- _WHAT IS EXPECTED_: Turn everything in the records below, from the line containing "kV, set down" down to the line containing "Entry: g 250", both ends included, into a numbered list with no blank lines. Leave out the pictures and anything outside that span.

Data records:
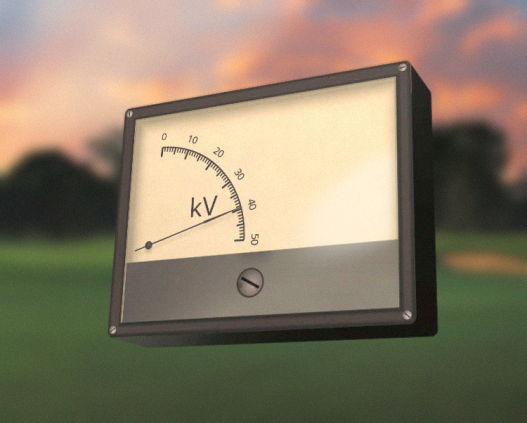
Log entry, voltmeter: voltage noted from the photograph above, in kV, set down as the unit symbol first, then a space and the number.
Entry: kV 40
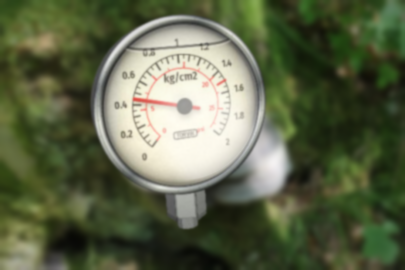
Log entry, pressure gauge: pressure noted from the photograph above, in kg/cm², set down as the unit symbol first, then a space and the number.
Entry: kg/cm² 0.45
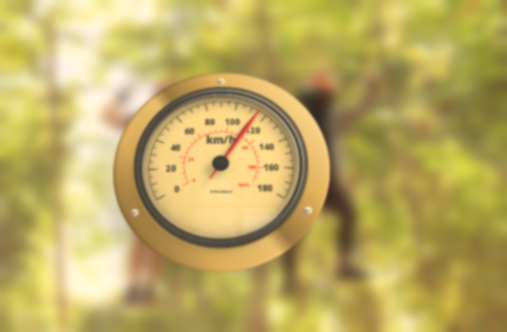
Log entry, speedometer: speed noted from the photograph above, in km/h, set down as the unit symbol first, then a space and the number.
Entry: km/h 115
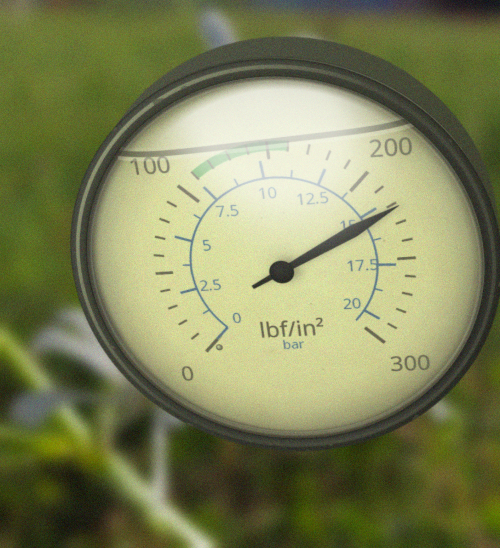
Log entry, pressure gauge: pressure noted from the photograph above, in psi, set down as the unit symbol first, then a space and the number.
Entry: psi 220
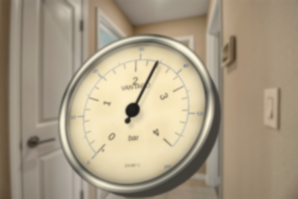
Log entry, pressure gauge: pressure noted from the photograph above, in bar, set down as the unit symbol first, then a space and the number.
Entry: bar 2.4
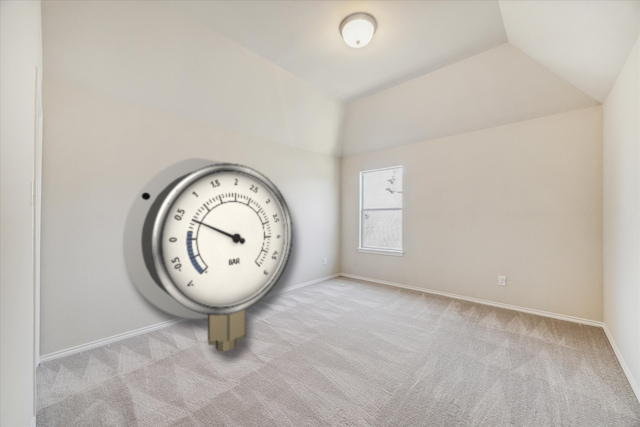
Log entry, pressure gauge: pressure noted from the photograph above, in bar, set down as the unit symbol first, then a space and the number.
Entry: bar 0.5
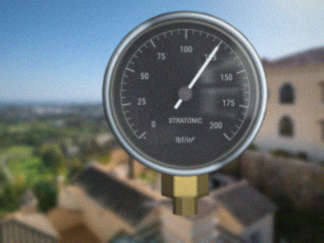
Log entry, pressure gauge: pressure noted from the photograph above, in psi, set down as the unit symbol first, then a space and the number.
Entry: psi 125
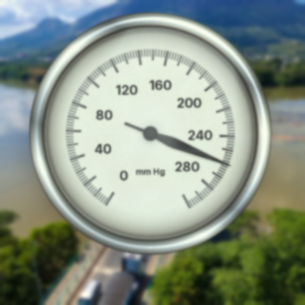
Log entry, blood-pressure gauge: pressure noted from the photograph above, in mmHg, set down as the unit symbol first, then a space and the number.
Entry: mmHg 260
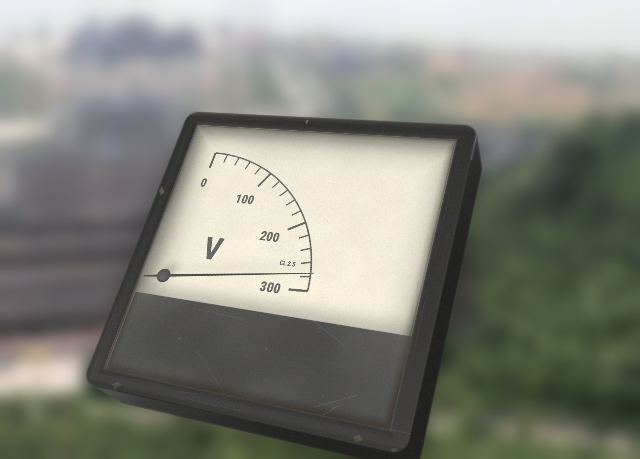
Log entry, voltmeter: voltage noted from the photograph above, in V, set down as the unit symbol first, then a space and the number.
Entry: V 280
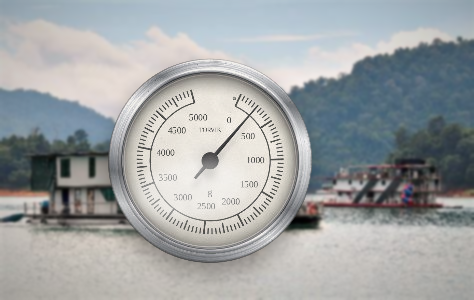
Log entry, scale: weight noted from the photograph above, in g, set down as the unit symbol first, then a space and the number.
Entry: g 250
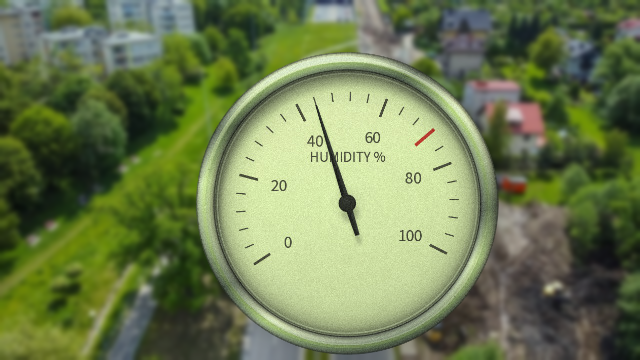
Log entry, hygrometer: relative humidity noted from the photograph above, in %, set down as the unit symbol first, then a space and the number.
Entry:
--
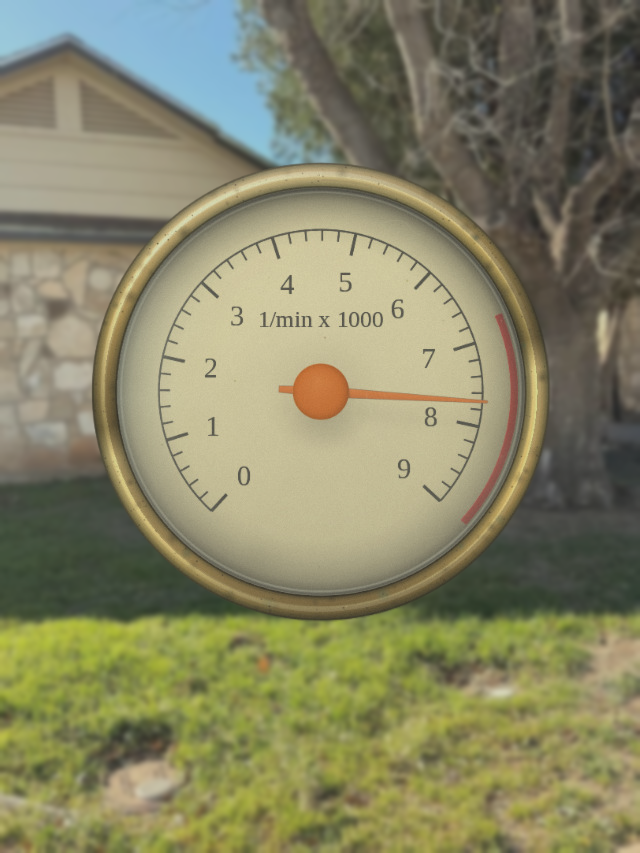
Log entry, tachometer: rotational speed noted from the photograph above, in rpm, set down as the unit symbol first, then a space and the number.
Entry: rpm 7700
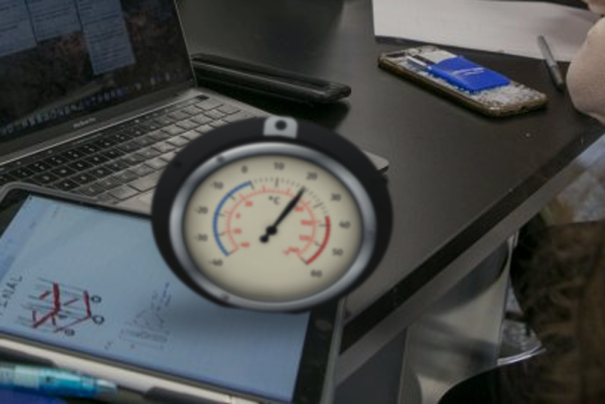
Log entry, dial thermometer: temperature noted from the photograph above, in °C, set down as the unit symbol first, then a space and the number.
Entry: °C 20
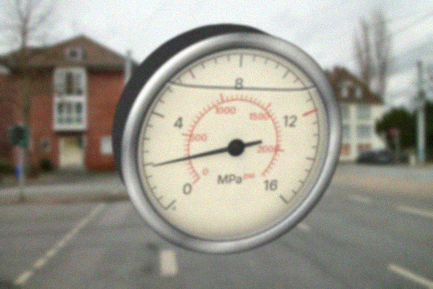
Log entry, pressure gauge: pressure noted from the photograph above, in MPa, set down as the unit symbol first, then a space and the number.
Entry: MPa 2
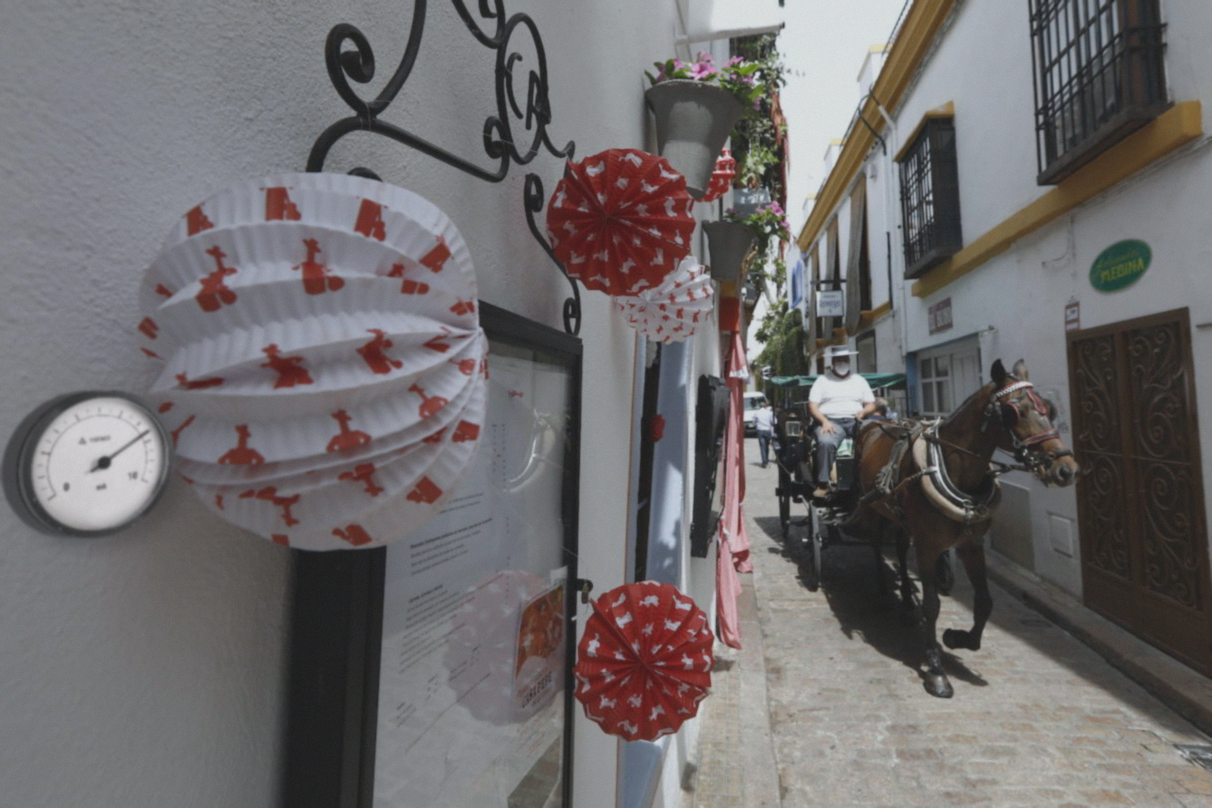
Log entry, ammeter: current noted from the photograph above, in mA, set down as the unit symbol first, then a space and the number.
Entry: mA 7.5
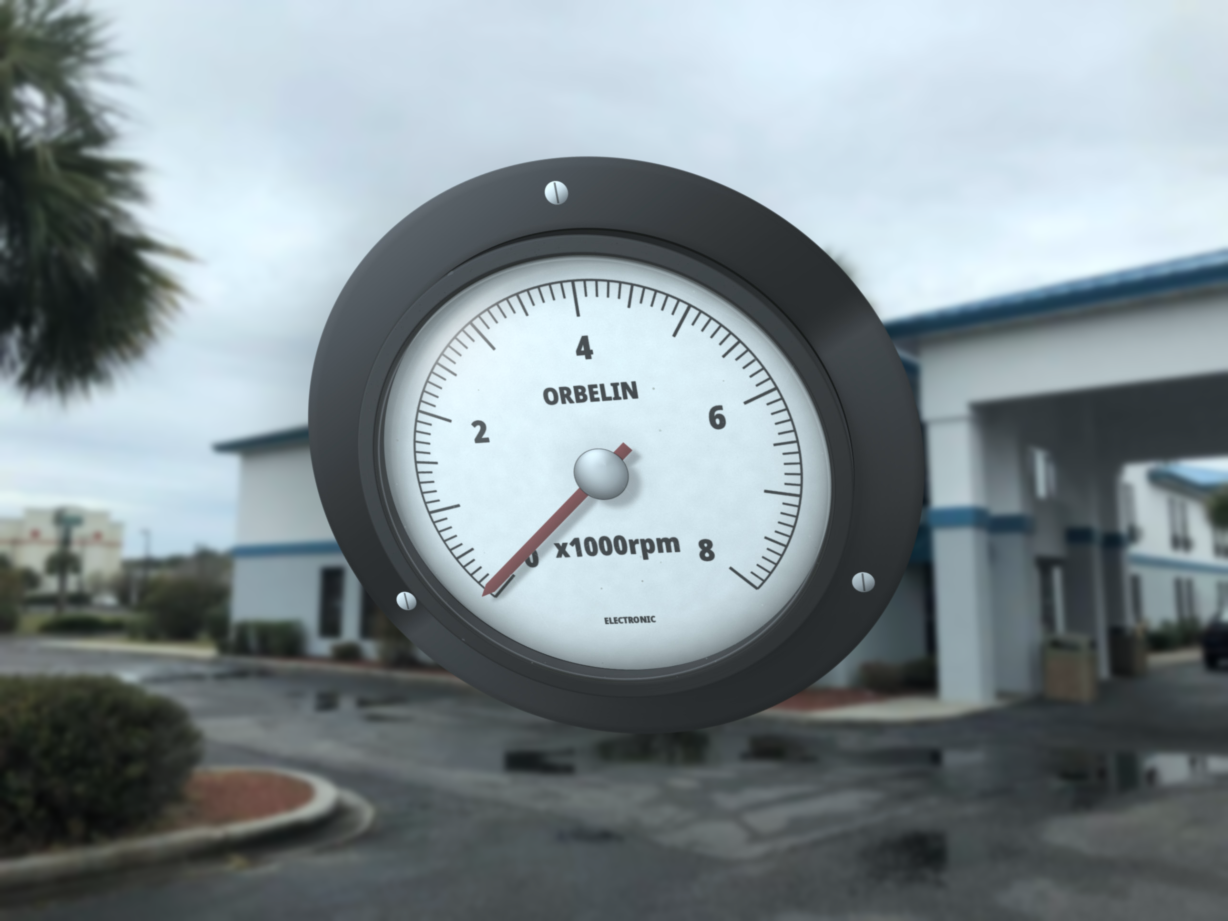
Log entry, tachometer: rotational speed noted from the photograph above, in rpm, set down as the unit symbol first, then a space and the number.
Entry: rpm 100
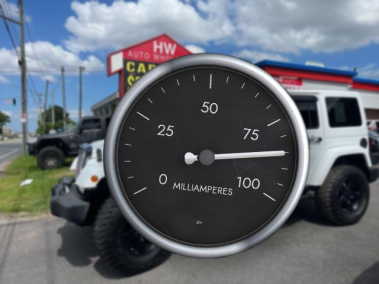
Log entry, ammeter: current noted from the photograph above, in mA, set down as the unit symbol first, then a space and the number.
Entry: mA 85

- _RESPONSE TO THE EXERCISE_:
1. Log entry, voltmeter: voltage noted from the photograph above, in kV, set down as the unit symbol first, then a space and the number.
2. Entry: kV 40
3. Log entry, pressure gauge: pressure noted from the photograph above, in kg/cm², set down as the unit symbol first, then a space and the number.
4. Entry: kg/cm² 0.45
5. Log entry, speedometer: speed noted from the photograph above, in km/h, set down as the unit symbol first, then a space and the number.
6. Entry: km/h 115
7. Log entry, pressure gauge: pressure noted from the photograph above, in psi, set down as the unit symbol first, then a space and the number.
8. Entry: psi 220
9. Log entry, pressure gauge: pressure noted from the photograph above, in bar, set down as the unit symbol first, then a space and the number.
10. Entry: bar 2.4
11. Log entry, pressure gauge: pressure noted from the photograph above, in bar, set down as the unit symbol first, then a space and the number.
12. Entry: bar 0.5
13. Log entry, pressure gauge: pressure noted from the photograph above, in psi, set down as the unit symbol first, then a space and the number.
14. Entry: psi 125
15. Log entry, blood-pressure gauge: pressure noted from the photograph above, in mmHg, set down as the unit symbol first, then a space and the number.
16. Entry: mmHg 260
17. Log entry, voltmeter: voltage noted from the photograph above, in V, set down as the unit symbol first, then a space and the number.
18. Entry: V 280
19. Log entry, scale: weight noted from the photograph above, in g, set down as the unit symbol first, then a space and the number.
20. Entry: g 250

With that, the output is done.